朝から冷たい風がビルの間を吹き抜け、太陽は分厚い灰色の雲の後ろにずっと隠れていて、今日は日中も気温が上がらなそうだ。
それでもあちこちのビルのウインドウから覗くオレンジ色のカボチャ頭がユーモラスな顔で笑っているのが、行き交う人々の寒い心を和ませてくれる。
「ご馳走様! 美味しかった! マルネコさんのお弁当、今日の大当たりでしたね」
ここ乃木坂にある青山プロダクションのオフィスでは、窓際の大テーブルでそぼろ弁当を平らげた広瀬良太がそう言ってお茶を飲んだ。
「ほんと! そぼろの味付けが絶妙よね」
向かいで同じ弁当を食べ終えた鈴木さんも頷いた。
こうしてまったりとオフィスで昼を食べるのは、良太も久々だ。
ここのところ出ずっぱりで、外でハンバーガーや適当なランチをそそくさと食べられればいい方で、昼抜きで夕方ようやく腹にものを入れたような日もままあったりした。

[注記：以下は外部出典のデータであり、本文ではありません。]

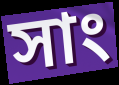
সাং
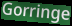
Gorringe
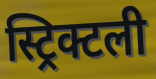
स्ट्रिक्टली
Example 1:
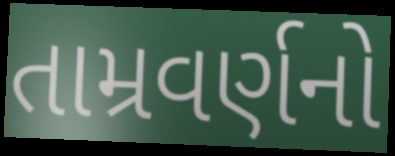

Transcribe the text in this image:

તામ્રવર્ણનો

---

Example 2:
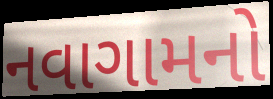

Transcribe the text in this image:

નવાગામનો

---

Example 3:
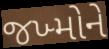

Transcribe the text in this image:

જખ્મોને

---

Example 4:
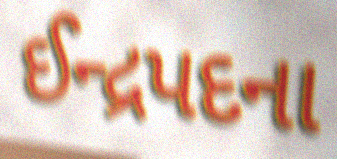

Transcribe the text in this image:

ઈન્દ્રપદના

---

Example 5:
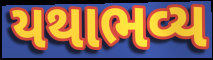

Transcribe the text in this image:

યથાભવ્ય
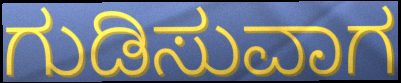
ಗುಡಿಸುವಾಗ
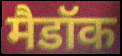
मैडॉक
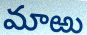
మాఱు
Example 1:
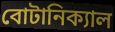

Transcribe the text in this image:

বোটানিক্যাল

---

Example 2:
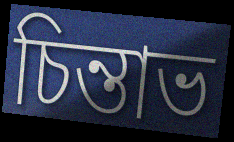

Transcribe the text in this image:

চিন্তাভ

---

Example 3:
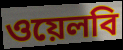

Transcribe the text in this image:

ওয়েলবি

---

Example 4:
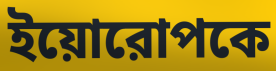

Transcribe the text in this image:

ইয়োরোপকে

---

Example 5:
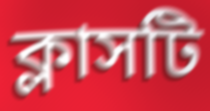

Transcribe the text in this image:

ক্লাসটি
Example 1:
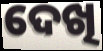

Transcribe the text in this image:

ଦେଖି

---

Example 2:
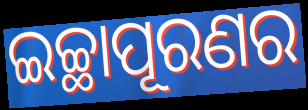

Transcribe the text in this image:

ଇଚ୍ଛାପୂରଣର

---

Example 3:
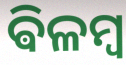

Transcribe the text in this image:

ଵିଳମ୍ବ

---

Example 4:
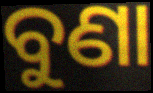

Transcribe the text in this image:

ବୁଣା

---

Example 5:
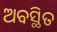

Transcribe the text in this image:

ଅବସ୍ଥିତ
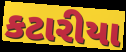
કટારીયા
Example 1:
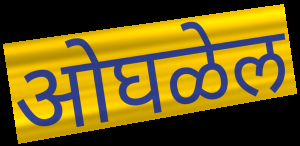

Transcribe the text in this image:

ओघळेल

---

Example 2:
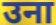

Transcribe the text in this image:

उना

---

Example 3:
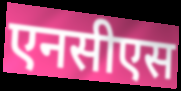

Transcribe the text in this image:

एनसीएस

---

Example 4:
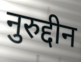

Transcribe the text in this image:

नुरुद्दीन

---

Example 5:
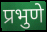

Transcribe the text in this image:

प्रभुणे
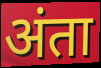
अंता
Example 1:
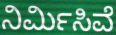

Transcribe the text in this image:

ನಿರ್ಮಿಸಿವೆ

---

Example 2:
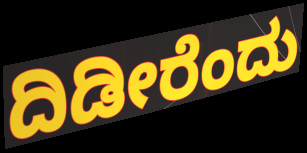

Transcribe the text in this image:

ದಿಡೀರೆಂದು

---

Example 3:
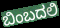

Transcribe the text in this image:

ಬಿಂಬದಲಿ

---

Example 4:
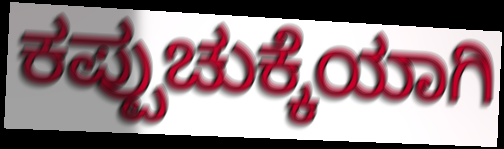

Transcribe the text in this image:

ಕಪ್ಪುಚುಕ್ಕೆಯಾಗಿ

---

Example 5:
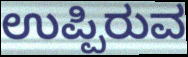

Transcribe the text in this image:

ಉಪ್ಪಿರುವ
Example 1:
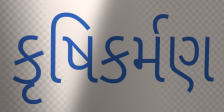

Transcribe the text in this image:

કૃષિકર્મણ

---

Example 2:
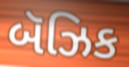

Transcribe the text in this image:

બૅઝિક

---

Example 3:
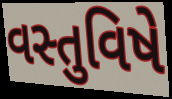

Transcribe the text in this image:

વસ્તુવિષે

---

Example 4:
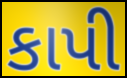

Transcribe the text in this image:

કાપી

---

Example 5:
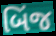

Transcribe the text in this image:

બિંજ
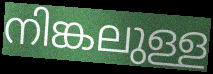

テレビ番組、映画の企画制作プロデュースが、元々の青山プロダクションの主な業務内容であったが、いつの間にかタレントの育成とプロモーション業務も加わり、俳優などのタレントを含め、総勢十数名ほどの小さな会社だが、業績はこの不景気にあって右肩上がり、故に社長の工藤高広を筆頭に仕事は常に飽和状態、万年人手不足は緩和される兆しは今のところない。
社長秘書兼プロデューサーの肩書をその名刺にはいただいており、無論今や工藤の懐刀として周囲も認めている良太も、仕事に忙殺される毎日を送っている。
某有名暴力団組長の甥であるという工藤の出自が万年人手不足の大きな理由で、何かよほどの事情がない限り、その事実を聞かされると面接に訪れた学生たちは大抵きびすを返してしまう。
かつては母校に募集をかけたり、広告を出したりしたこともあったが、今はそれもやめている。
キー局であるMBC時代には鬼の工藤と異名を持つ敏腕プロデューサーとして名を馳せた工藤は、関わったプロジェクトは必ずと言っていいほど当たり、俳優自身もブレイクするというので有名で、実力のないものは切り捨てる冷酷非情な男として業界では知られている。
「工藤さん、明日大阪からお帰りになるのよね?」
カップを持って立ち上がりながら鈴木さんが聞いた。